> _Exercise_: Write out each line of the entries below that holds the word "AMERICA".

Items from a dataset
_ _ _ _ _ _ _
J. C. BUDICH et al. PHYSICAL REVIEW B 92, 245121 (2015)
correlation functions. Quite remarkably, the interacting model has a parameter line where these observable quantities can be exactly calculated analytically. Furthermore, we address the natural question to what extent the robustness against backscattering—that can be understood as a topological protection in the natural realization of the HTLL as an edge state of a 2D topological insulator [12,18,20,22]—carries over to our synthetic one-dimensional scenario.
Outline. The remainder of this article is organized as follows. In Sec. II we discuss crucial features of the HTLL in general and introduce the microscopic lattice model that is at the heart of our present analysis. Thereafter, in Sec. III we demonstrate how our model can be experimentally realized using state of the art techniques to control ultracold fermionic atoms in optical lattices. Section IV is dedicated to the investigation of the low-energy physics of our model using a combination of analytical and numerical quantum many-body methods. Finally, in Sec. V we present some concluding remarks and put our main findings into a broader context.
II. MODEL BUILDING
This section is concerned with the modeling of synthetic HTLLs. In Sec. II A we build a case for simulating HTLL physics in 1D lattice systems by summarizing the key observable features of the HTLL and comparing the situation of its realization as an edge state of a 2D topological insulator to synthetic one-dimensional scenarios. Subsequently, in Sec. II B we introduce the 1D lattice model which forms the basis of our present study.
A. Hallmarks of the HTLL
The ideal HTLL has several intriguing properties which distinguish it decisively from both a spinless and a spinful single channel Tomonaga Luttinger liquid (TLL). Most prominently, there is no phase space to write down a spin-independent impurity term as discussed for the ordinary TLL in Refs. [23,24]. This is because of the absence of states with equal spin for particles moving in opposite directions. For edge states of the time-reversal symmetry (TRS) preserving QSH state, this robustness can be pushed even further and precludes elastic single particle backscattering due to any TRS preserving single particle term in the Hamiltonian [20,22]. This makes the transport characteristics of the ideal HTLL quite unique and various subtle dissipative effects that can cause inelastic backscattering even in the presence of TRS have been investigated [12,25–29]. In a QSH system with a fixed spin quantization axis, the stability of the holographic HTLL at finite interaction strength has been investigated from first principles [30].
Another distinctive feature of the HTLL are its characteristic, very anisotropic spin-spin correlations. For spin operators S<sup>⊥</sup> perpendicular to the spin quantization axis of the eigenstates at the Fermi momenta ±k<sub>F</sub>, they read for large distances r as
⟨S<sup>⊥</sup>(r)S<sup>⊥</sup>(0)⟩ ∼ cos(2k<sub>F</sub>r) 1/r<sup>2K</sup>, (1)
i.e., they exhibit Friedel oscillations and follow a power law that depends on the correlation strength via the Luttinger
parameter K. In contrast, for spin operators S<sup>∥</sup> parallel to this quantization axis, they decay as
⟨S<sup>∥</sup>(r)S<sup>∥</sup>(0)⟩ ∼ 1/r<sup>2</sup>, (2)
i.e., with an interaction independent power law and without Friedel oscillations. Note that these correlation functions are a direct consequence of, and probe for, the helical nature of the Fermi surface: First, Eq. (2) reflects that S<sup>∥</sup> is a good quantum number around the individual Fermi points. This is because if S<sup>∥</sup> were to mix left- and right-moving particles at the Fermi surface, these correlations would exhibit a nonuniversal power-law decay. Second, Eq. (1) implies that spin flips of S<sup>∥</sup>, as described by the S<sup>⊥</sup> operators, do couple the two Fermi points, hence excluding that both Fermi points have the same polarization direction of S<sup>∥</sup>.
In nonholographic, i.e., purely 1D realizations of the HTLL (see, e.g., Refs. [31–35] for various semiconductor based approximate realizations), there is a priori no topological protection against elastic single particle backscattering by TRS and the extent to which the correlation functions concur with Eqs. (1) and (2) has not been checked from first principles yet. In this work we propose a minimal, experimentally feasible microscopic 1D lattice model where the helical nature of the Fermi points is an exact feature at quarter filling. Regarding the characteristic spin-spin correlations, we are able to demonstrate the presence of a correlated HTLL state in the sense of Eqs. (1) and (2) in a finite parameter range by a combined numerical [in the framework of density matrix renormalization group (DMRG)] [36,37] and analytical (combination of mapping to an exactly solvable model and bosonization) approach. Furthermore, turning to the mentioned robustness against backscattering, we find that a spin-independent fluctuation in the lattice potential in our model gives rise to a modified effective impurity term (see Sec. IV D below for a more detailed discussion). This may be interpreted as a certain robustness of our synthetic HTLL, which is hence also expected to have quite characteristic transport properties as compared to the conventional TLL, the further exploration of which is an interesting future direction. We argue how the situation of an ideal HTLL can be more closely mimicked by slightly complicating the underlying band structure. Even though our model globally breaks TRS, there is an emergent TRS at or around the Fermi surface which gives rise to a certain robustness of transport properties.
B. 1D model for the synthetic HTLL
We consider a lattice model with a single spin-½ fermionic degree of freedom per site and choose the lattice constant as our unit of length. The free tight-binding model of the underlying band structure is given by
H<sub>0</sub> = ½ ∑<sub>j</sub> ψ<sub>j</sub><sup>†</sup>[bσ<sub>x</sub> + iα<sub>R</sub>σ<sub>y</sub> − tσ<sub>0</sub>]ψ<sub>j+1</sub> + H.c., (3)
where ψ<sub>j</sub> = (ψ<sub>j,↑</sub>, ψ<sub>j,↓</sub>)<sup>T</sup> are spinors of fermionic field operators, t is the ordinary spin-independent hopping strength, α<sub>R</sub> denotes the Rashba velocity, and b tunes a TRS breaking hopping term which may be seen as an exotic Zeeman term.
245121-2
_ _ _ _ _ _ _
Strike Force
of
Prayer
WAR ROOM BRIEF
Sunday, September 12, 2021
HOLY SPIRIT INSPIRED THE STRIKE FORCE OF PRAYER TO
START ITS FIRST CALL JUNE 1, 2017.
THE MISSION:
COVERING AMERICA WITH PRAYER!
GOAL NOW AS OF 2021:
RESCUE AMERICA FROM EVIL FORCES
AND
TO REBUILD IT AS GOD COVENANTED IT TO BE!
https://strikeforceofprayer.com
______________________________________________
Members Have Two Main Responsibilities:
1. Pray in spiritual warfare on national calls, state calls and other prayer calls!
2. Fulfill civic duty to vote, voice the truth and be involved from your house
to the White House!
_ _ _ _ _ _ _
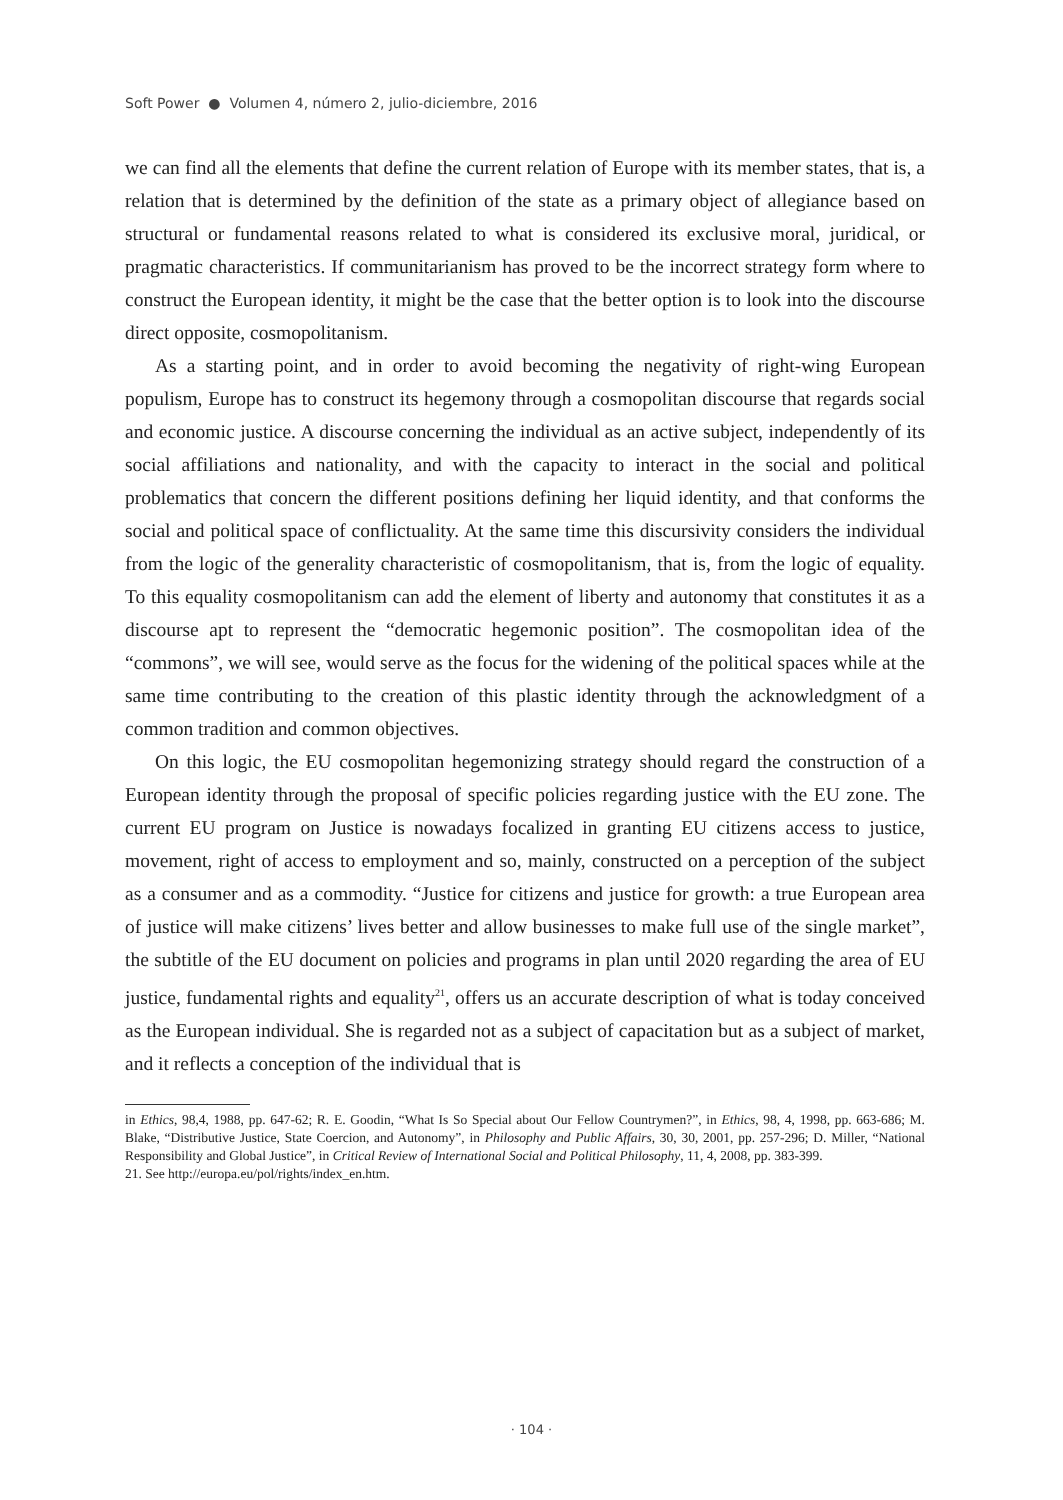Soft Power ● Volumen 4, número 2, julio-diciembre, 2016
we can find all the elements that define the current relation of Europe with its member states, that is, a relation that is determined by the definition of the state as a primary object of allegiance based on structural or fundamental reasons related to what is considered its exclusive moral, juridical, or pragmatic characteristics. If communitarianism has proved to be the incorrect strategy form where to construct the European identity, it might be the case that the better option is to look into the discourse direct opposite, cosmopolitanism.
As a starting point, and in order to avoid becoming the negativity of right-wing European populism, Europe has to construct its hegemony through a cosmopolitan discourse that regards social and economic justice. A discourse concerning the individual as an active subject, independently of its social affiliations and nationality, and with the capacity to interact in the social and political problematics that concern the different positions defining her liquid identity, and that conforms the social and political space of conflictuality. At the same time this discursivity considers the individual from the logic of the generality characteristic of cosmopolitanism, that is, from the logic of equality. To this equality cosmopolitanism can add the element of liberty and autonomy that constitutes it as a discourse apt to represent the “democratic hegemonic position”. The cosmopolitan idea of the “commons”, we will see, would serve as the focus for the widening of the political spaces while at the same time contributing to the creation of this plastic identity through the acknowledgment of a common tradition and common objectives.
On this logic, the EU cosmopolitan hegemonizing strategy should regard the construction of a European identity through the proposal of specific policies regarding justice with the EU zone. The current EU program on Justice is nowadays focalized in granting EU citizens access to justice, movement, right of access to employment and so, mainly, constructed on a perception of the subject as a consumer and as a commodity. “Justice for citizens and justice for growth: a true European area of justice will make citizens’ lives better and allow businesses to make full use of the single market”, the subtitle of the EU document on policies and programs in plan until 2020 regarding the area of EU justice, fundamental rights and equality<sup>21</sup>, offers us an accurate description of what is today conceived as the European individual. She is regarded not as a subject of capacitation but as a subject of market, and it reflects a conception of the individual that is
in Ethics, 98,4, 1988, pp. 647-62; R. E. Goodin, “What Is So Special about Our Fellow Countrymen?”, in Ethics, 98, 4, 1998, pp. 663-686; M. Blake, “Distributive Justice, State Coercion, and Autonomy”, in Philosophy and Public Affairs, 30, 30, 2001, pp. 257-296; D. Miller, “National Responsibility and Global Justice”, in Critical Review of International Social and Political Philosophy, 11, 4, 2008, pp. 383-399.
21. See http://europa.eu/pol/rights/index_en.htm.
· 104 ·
_ _ _ _ _ _ _
> _Reply_:
COVERING AMERICA WITH PRAYER!
RESCUE AMERICA FROM EVIL FORCES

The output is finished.